>> begin SUPPLIED TEXT
Lighter and more usable video with FFmpeg (and other issues with DJI cameras)

I’m not really a photogenic guy but from time to time I enjoy saving memories of what surrounds me in the form of photos and videos, especially if I’m on a trip, could be my last visit for all I know.
A phone is usually enough for the duty but sometimes a dedicated device that I can solely use to capture images sounds like the way to go, so I have a couple of cameras: an action can (DJI Action 3) and a vlogging cam (DJI Osmo Pocket). They’re nice for the use case, given I’m not any kind of photo pro, I just want decently looking and stabilized images, the rest is pretty much accessory, or so I thought.

While on a trip, I rented a car and decided to record my way to some second-hand stores located on the outskirts of the city I was staying in, a good 90 minute road trip one-way and around the same for the return. When the moment arrived to transfer all the media to a safer storage medium, I got reminded every clip the cameras recorded was about 4GB in size for every 7 minutes. Didn’t care, it looked good.

Some weeks later, when wanting to transfer them to their final destination for multi-device offline viewing thanks to Immich, my home NAS, not only did they take quite some time to transfer, but I also noticed a couple of issues:

As alluded to above, the cameras cut the recording when a single clip reaches about 4GB in size, DJI says they use FAT32 (which precisely presents this limitation), which explains this
Given the settings I picked when recording (1080p 60 fps HQ), videos had a bitrate of around 80Mbps, or 80000Kbps if you will, which is more than double that of many Blu-ray conventional recordings and a little less that what could be found in 4K Blu-ray discs
These two cameras have no built-in GPS, which is definitely not a problem for the majority of people and cases but given the nature of what I wanted to capture this time, I think it would’ve been a really nice to have

Let’s see…

FAT32

The first issue is not really that problematic, it may very well not even be an issue and instead more of a feature of this kind of device. The fact that DJI uses FAT32 and video files are capped at 4GB could come in handy when working with them and could even prevent corruption problems.
>> end SUPPLIED TEXT
>> begin ENTRIES PROVIDED
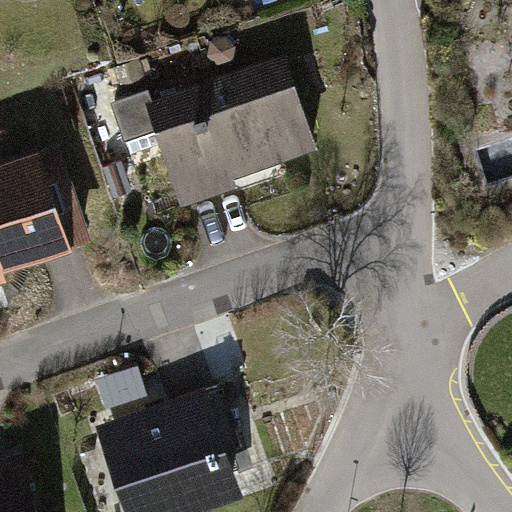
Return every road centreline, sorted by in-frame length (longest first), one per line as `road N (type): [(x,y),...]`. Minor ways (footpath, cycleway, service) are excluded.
road 1 (residential): [(407,248),(333,254),(0,370)]
road 2 (residential): [(389,0),(406,141),(407,248)]
road 3 (residential): [(496,511),(413,432),(371,410)]
road 4 (residential): [(397,321),(424,319),(511,272)]
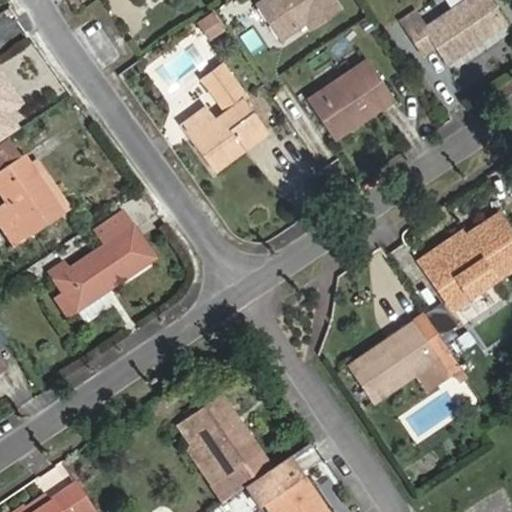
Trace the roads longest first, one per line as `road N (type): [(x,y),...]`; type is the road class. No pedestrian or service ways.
>> end ENTRIES PROVIDED
> _PROBLEM SET_:
a) From the post about DJI camera video, extract the passage starting with "Lighter and more" and going on through "so I thought.".
b) Extend the post about shrinking DJI camera video with FFmpeg, picking up right after its last sentence.

> _RESULTS_:
a)
Lighter and more usable video with FFmpeg (and other issues with DJI cameras)

I’m not really a photogenic guy but from time to time I enjoy saving memories of what surrounds me in the form of photos and videos, especially if I’m on a trip, could be my last visit for all I know.
A phone is usually enough for the duty but sometimes a dedicated device that I can solely use to capture images sounds like the way to go, so I have a couple of cameras: an action can (DJI Action 3) and a vlogging cam (DJI Osmo Pocket). They’re nice for the use case, given I’m not any kind of photo pro, I just want decently looking and stabilized images, the rest is pretty much accessory, or so I thought.

b)
Transferring MPEG-4 files that are too big could be cumbersome. At more than 36GB per hour of video, that kind of transfer could take hours to complete between wireless devices and, it not being a video container format that plays along particularly well with errors and corruption makes it so that the process would have to be restarted when that happens, which is frankly tedious.

On the other hand, if errors occur during the recording or while storing the videos in the MicroSD cards, the fact that they are cut into smaller pieces favors the odds of recovery.

In a nutshell, may be inconvenient in a couple of aspects but no biggie. Next.

Bitrate

This is indeed a problem. Okay, not a problem per se but hear me out: I know the bigger the file the more information it holds inside and the better when the time to edit comes, no doubt, but I think in this case the size is not offering that much value.
With its 1/2.3-inch sensor, it’s not capturing that much light (comparatively, of course) at all and the added file size is translated to, I don’t know, noise? Still, having more information doesn’t hurt (or shouldn’t), but in this case I think I can get rid of a lot of bytes without sacrificing much image quality. At least that’s the reasoning.

With that in mind, a bitrate of 80000kbps is just too much for casual videos that we might want to share on social media or play on a phone from time to time to share with friends. It would be different had the goal been to play them often in a big TV, in that case I would’ve gone straight for 4K but I don’t have 20 MicroSD cards laying around to be able to keep and keep recording and not worrying.

So, given the problems their size presents to edit them, move them around or even play them, here’s where FFmpeg enters the game.

FFmpeg (pronounced /‘ɛfɛfɛm’pɛɡ/ 😉), helped me reducing the file sizes without a huge impact on image quality. These are the used parameters:

ffmpeg -hide_banner -loglevel error -hwaccel qsv -c:v h264_qsv -i {input} -c:v h264_qsv -global_quality 25 {output}

-hide_banner prevents the banner, copyright related stuff and compilation options from being output as they’re generally not useful data
-loglevel error shows errors
-hwaccel qsv makes use of Intel Quick Sync Video hardware encoders which greatly accelerate the process
-c:v h264_qsv specifies the codec, h.264 for compatibility reasons
-global_quality 25 sets the quality level of the output file. The lower the number, the better the quality, so the idea is to have some sort of balance. I’ll expand on this later

Results are very promising, files are reduced to about 850MB from 4GB, savings of up to 80%.

Images are compressed to enhance the site’s performance. Original, full quality frames can be found here and here respectively.

But don’t blindly (heh) trust my or your eyes, there are image quality perception and comparison algorithms such as VMAF, developed by Netflix, or SSIM, developed by US universities, that can help us decide what are the best FFmpeg encoding parameters given our needs.

I chose SSIM because in order to use Netflix’ method (by the way, don’t let the opportunity of reading their blog pass by) I would’ve needed to complete a couple of prior steps, such as making sure the videos use the YUV color space, for example, which means encoding them first if that’s not the case. The laziness in me wins this time.

SSIM, the structural similarity index, works by simulating (or calculating) the perceived quality someone would have about an image or a set of them, including aspects like luminance and contrast. More than one way of calculating it exist, but I opted for FFmpeg because it comes built-in witht the binary.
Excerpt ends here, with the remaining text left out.